## Required actions
• a. Answer each question from the passage on the search criteria for sources.
(i) Which four databases were used for the search?
(ii) In what language must the literature be published?
(iii) How many publications made up the final list?
• b. Go on with the passage on the search criteria for sources, starting right after its final sentence.

The following search criteria are used to locate sources:

Search terms for peer-reviewed journal publications, conference papers, PhD theses, books, and briefs on policy topics included land, LAS reform, land tenure reform, rule of law, human rights, and legal pluralism, utilising JSTOR, ScienceDirect, Springer Link, and Google Scholar. Literature is restricted to works published in English. Peer-reviewed journal articles, conference papers, doctorate theses, books, and briefs on policy concerns are among the publications. The sources emphasise SSA and other emerging settings.

A final list of 16 publications was chosen by using a saturation sampling logic and reading the title and abstract. During the sampling process, new categories for texts that dealt with human rights and constitutions but were not specifically about land emerged. The sources were deemed enough to satisfy the research purpose since adding more sources is unlikely to have an impact on the study’s findings.

## Recorded information
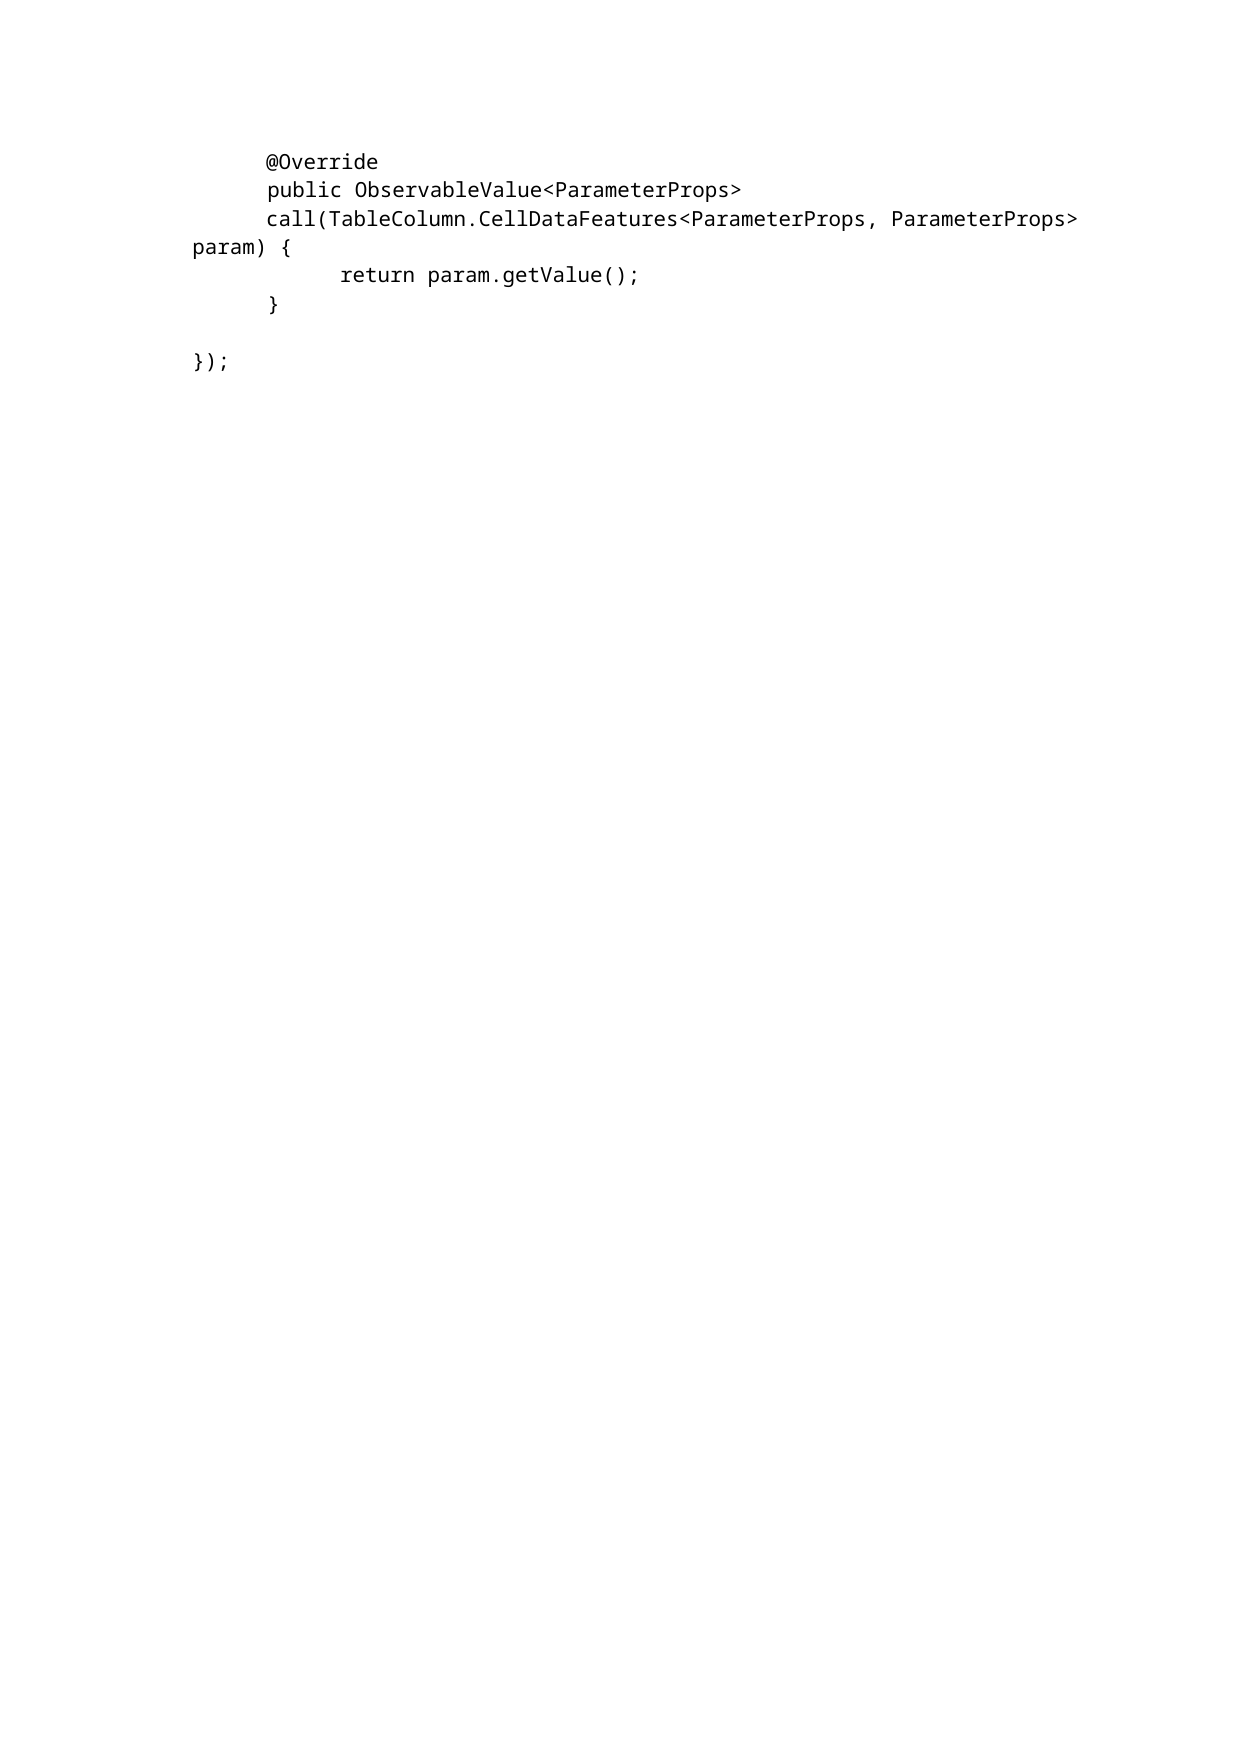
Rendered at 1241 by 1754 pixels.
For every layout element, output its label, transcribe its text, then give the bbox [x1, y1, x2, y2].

## Answers
• a.
(i) JSTOR, ScienceDirect, Springer Link, and Google Scholar
(ii) English
(iii) 16

• b.
NVivo was used to code and categorise the source documents, aiding in data transparency and the accuracy of the conclusions. NVivo is a multitasking program that enables academics to interpret dense qualitative data. The procedure makes it possible for additional researchers to conduct similar study. There was information coding and categorisation done. Coding is the process of identifying important themes and briefly summarising them [28]. Similar codes are grouped into concepts, and concepts are divided into categories to pinpoint literary themes.

The original text was imported into NVivo 12 and categorised under the headings of legal pluralism, human rights, and rule of law. Human rights, the rule of law, and legal pluralism are explored in line with the research’s main focus on the country in question’s constitution. These components are distinguished in the literature by distinct colours through coding. Potential indicators that could be used to assess the LAS from a constitutional (aspect) perspective emerged during the coding process, along with the elements. Section 6 provides a description of these indicators.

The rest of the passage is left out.